Sur cet album, on entend la chanteuse du Malawi, Malia, le flûtiste cubain Orlando Maraca Valle, un mélange d’électro et de jazz. Vous n’avez pas peur de perdre votre auditoire dans ce fourre-tout musical ?
Non, d’ailleurs je trouve que le résultat est beaucoup mieux que le disque précédent. A la base, je suis un jazzman. Dans un concert, il est fréquent de passer d’une balade à un bœuf débridé de fin de set et donc de balayer très large dans les rythmes et les genres bossa, reggae. Je trouve que c’est un crime de se priver de cela parce qu’on passe dans l’électronique. Je n’ai pas fait tomber un mur pour me casser le nez sur un autre. Je pense que c’est difficile de trouver un son et c’est à cela que je travaille. Ce qui permettrait de balayer tous les tempos : de l’impro instrumentale à l’interaction avec les machines.
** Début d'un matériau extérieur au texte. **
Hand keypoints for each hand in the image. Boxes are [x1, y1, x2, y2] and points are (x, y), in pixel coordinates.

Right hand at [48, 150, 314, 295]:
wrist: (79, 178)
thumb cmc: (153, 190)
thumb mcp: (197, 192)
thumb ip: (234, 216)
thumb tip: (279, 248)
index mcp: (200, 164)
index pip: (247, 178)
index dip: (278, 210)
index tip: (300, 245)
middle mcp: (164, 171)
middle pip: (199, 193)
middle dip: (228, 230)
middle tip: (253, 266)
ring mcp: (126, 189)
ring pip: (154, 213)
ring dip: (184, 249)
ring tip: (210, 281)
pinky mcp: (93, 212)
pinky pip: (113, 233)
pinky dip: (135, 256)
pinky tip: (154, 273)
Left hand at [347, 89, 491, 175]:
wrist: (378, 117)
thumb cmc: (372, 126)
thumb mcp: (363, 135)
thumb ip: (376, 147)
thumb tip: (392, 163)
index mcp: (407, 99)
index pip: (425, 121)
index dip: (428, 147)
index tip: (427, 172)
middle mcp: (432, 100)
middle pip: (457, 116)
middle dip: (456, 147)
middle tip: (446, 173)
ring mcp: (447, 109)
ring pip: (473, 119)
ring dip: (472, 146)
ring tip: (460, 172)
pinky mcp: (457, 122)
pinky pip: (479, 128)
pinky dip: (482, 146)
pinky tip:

Vous verra-t-on jouer sous cette formation à l’étranger ?
J’ai déjà des dates arrêtées en Allemagne. Il paraît qu’en Inde la qualité d’écoute est extraordinaire et j’aimerais découvrir ce pays. A Singapour, j’ai fait une sorte de master-class devant un parterre de chinois absolument muets. A bout de salive, au bout de quarante-cinq minutes, je dis: "Bon, on va faire une pause" et le commissaire politique qui était assis au fond sort fumer une clope. A peine avait-il le dos tourné que j’avais quinze personnes qui viennent me voir et m’inondent de questions du genre:"Mais qui est Miles Davis?"

Stories (Warner Jazz France), sortie le 4 mars.